[THE INPUT — start]

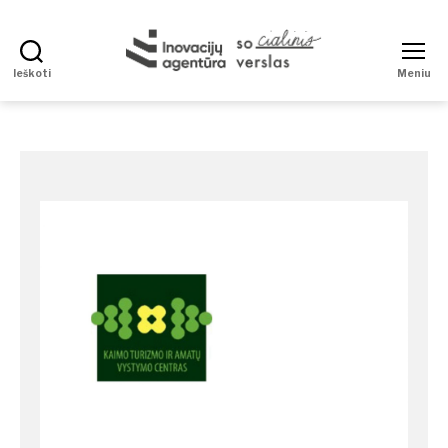
Ieškoti
Meniu
Socialinis
verslas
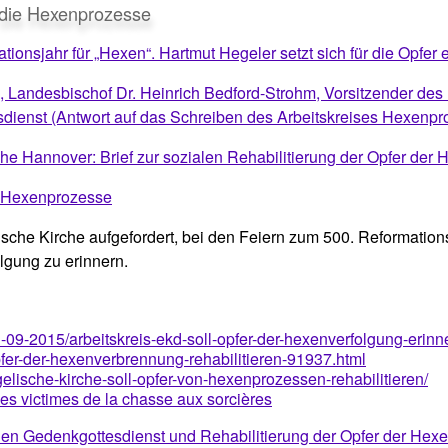
 die Hexenprozesse
onsjahr für „Hexen“. Hartmut Hegeler setzt sich für die Opfer 
 Landesbischof Dr. Heinrich Bedford-Strohm, Vorsitzender des R
dienst (Antwort auf das Schreiben des Arbeitskreises Hexenpr
he Hannover: Brief zur sozialen Rehabilitierung der Opfer der
s Hexenprozesse
sche Kirche aufgefordert, bei den Feiern zum 500. Reformation
lgung zu erinnern.
-09-2015/arbeitskreis-ekd-soll-opfer-der-hexenverfolgung-erinn
fer-der-hexenverbrennung-rehabilitieren-91937.html
lische-kirche-soll-opfer-von-hexenprozessen-rehabilitieren/
es victimes de la chasse aux sorcières
inen Gedenkgottesdienst und Rehabilitierung der Opfer der Hex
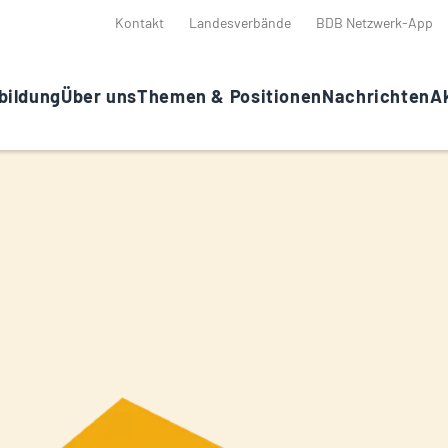
Kontakt
Landesverbände
BDB Netzwerk-App
bildung
Über uns
Themen & Positionen
Nachrichten
Ak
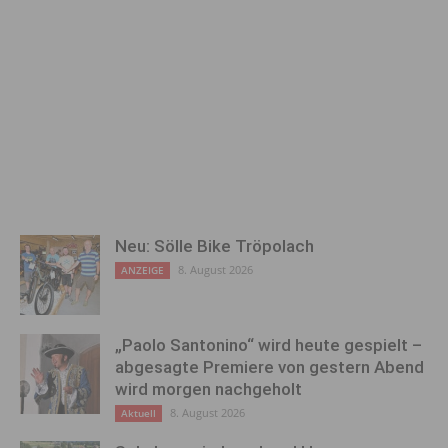
Neu: Sölle Bike Tröpolach
8. August 2026
ANZEIGE
„Paolo Santonino“ wird heute gespielt –
abgesagte Premiere von gestern Abend
wird morgen nachgeholt
8. August 2026
Aktuell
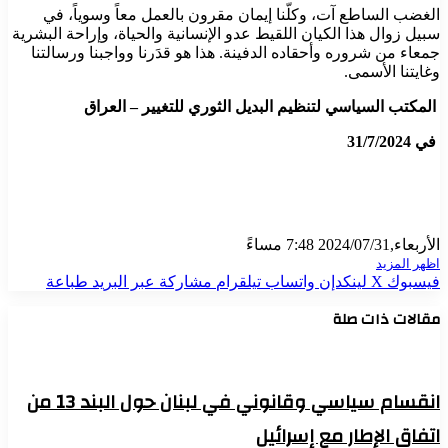
الغضب الساطع آت، وكلّنا إيمان مقرون بالعمل معاً وسوياً، في
سبيل زوال هذا الكيان اللقيط عدو الإنسانية والحياة، وإراحة البشرية
جمعاء من شروره وأحقاده الدفينة. هذا هو قدَرنا وواجبنا ورسالتنا
وغايتنا الأسمى.
المكتب السياسي لتنظيم البديل الثوري للتغيير – العراق
في 31/7/2024
الأربعاء,2024/07/31 7:48 مساءً
اظهر المزيد
فيسبوك
X
لينكدإن
واتساب
تيلقرام
مشاركة عبر البريد
طباعة
مقالات ذات صلة
انقسام سياسي وقانوني في لبنان حول البند 13 من
اتفاق الإطار مع إسرائيل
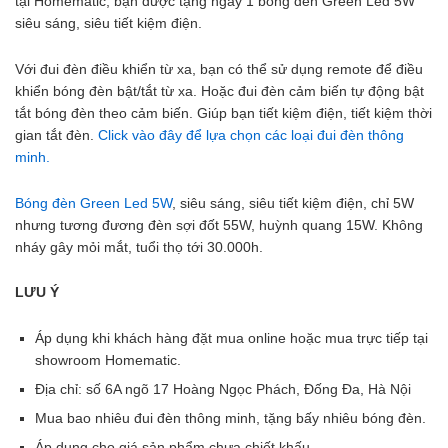
tại Homematic, bạn được tặng ngay 1 bóng đèn Green Led 5W
siêu sáng, siêu tiết kiệm điện.
Với đui đèn điều khiển từ xa, bạn có thể sử dụng remote để điều
khiển bóng đèn bật/tắt từ xa. Hoặc đui đèn cảm biến tự động bật
tắt bóng đèn theo cảm biến. Giúp bạn tiết kiệm điện, tiết kiệm thời
gian tắt đèn.
Click vào đây để lựa chọn các loại đui đèn thông
minh.
Bóng đèn Green Led 5W
, siêu sáng, siêu tiết kiệm điện, chỉ 5W
nhưng tương đương đèn sợi đốt 55W, huỳnh quang 15W. Không
nháy gây mỏi mắt, tuổi thọ tới 30.000h.
LƯU Ý
Áp dụng khi khách hàng đặt mua online hoặc mua trực tiếp tại
showroom Homematic.
Địa chỉ: số 6A ngõ 17 Hoàng Ngọc Phách, Đống Đa, Hà Nội
Mua bao nhiêu đui đèn thông minh, tặng bấy nhiêu bóng đèn.
Áp dụng cho giá sản phẩm chưa chiết khấu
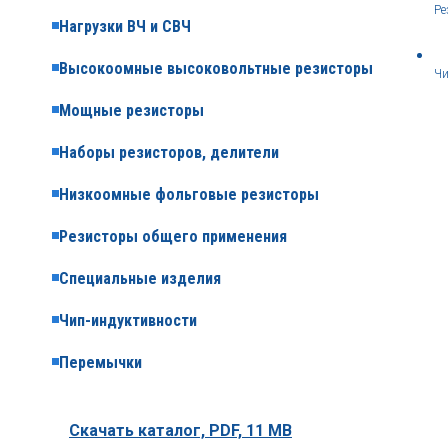
Ре
Нагрузки ВЧ и СВЧ
Высокоомные высоковольтные резисторы
Чи
Мощные резисторы
Наборы резисторов, делители
Низкоомные фольговые резисторы
Резисторы общего применения
Специальные изделия
Чип-индуктивности
Перемычки
Скачать каталог,
PDF, 11 MB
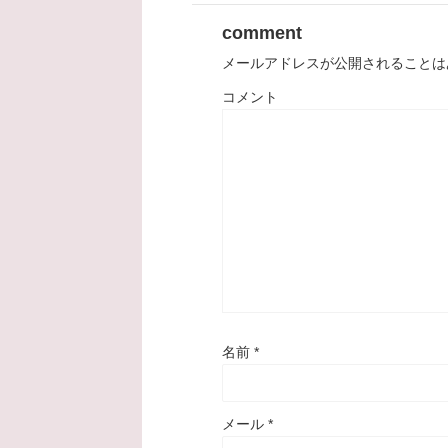
comment
メールアドレスが公開されることは
コメント
名前
*
メール
*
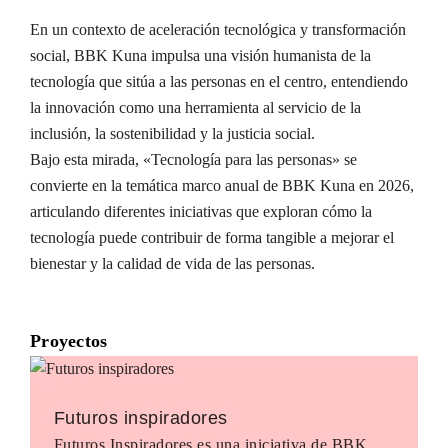
En un contexto de aceleración tecnológica y transformación
social, BBK Kuna impulsa una visión humanista de la
tecnología que sitúa a las personas en el centro, entendiendo
la innovación como una herramienta al servicio de la
inclusión, la sostenibilidad y la justicia social.
Bajo esta mirada, «Tecnología para las personas» se
convierte en la temática marco anual de BBK Kuna en 2026,
articulando diferentes iniciativas que exploran cómo la
tecnología puede contribuir de forma tangible a mejorar el
bienestar y la calidad de vida de las personas.
Proyectos
Futuros inspiradores
Futuros Inspiradores es una iniciativa de BBK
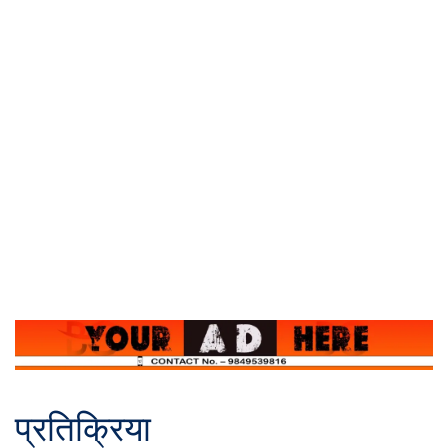
प्रतिक्रिया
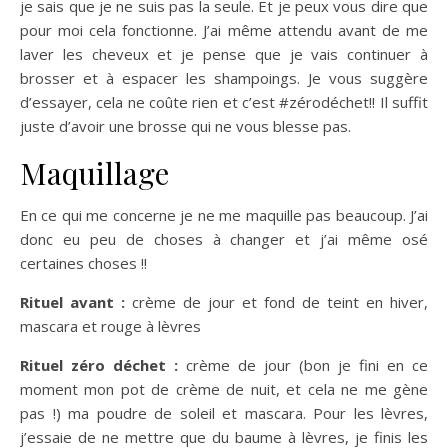
je sais que je ne suis pas la seule. Et je peux vous dire que
pour moi cela fonctionne. J’ai même attendu avant de me
laver les cheveux et je pense que je vais continuer à
brosser et à espacer les shampoings. Je vous suggère
d’essayer, cela ne coûte rien et c’est #zérodéchet!! Il suffit
juste d’avoir une brosse qui ne vous blesse pas.
Maquillage
En ce qui me concerne je ne me maquille pas beaucoup. J’ai
donc eu peu de choses à changer et j’ai même osé
certaines choses !!
Rituel avant :
crème de jour et fond de teint en hiver,
mascara et rouge à lèvres
Rituel zéro déchet :
crème de jour (bon je fini en ce
moment mon pot de crème de nuit, et cela ne me gène
pas !) ma poudre de soleil et mascara. Pour les lèvres,
j’essaie de ne mettre que du baume à lèvres, je finis les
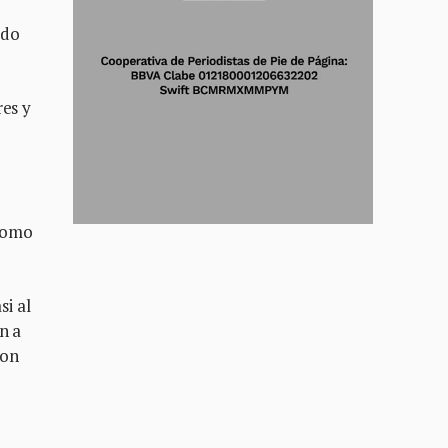
ado
res y
 como
si al
n a
son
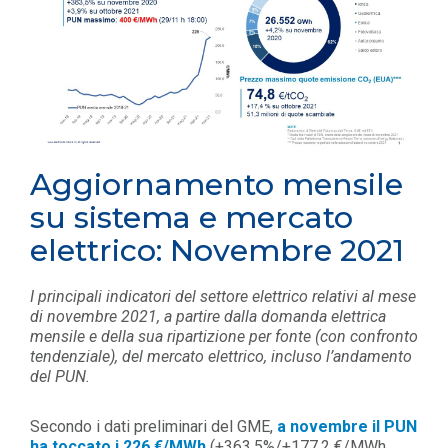
Aggiornamento mensile
su sistema e mercato
elettrico: Novembre 2021
I principali indicatori del settore elettrico relativi al mese
di novembre 2021, a partire dalla domanda elettrica
mensile e della sua ripartizione per fonte (con confronto
tendenziale), del mercato elettrico, incluso l’andamento
del PUN.
Secondo i dati preliminari del GME,
a novembre il PUN
ha toccato i 226 €/MWh
(+363,5%/+177,2 €/MWh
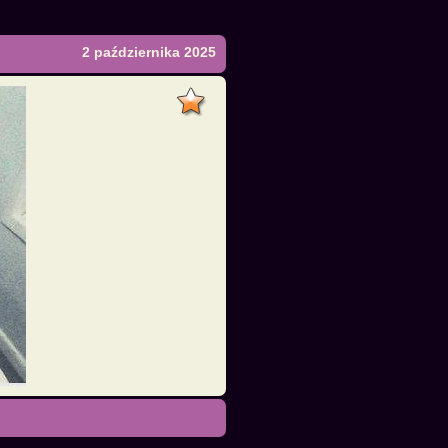
2 października 2025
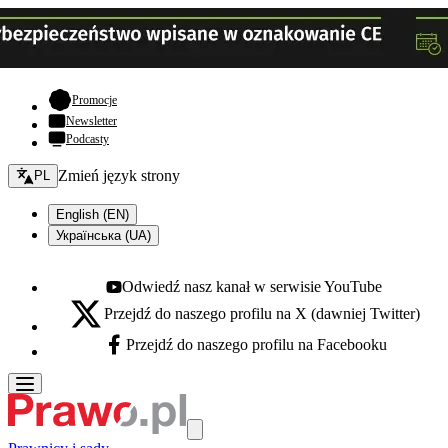
- otwiera się w nowej karcie
Promocje
Newsletter
Podcasty
Zmień język - bieżący:
Zmień język strony
PL
English (EN)
Українська (UA)
Odwiedź nasz kanał w serwisie YouTube
Youtube - otwiera się w nowej karcie
Przejdź do naszego profilu na X (dawniej Twitter)
X - otwiera się w nowej karcie
Przejdź do naszego profilu na Facebooku
Facebook - otwiera się w nowej karcie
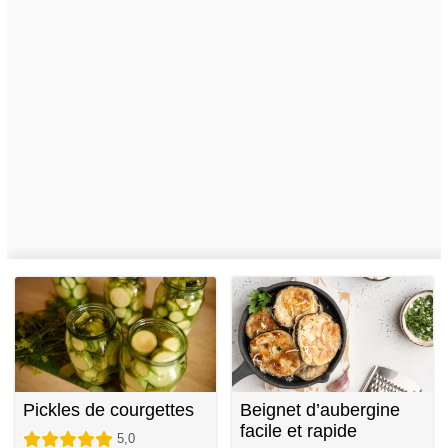
Pickles de courgettes
Beignet d’aubergine
facile et rapide
5,0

[THE INPUT — finish]

#### [EXERCISE GOAL]
Only the lines holding the word "Futuros" belong in the answer; copy them from the listing above.

#### [ANSWER FOR THIS EXERCISE]
Futuros inspiradores
Futuros Inspiradores es una iniciativa de BBK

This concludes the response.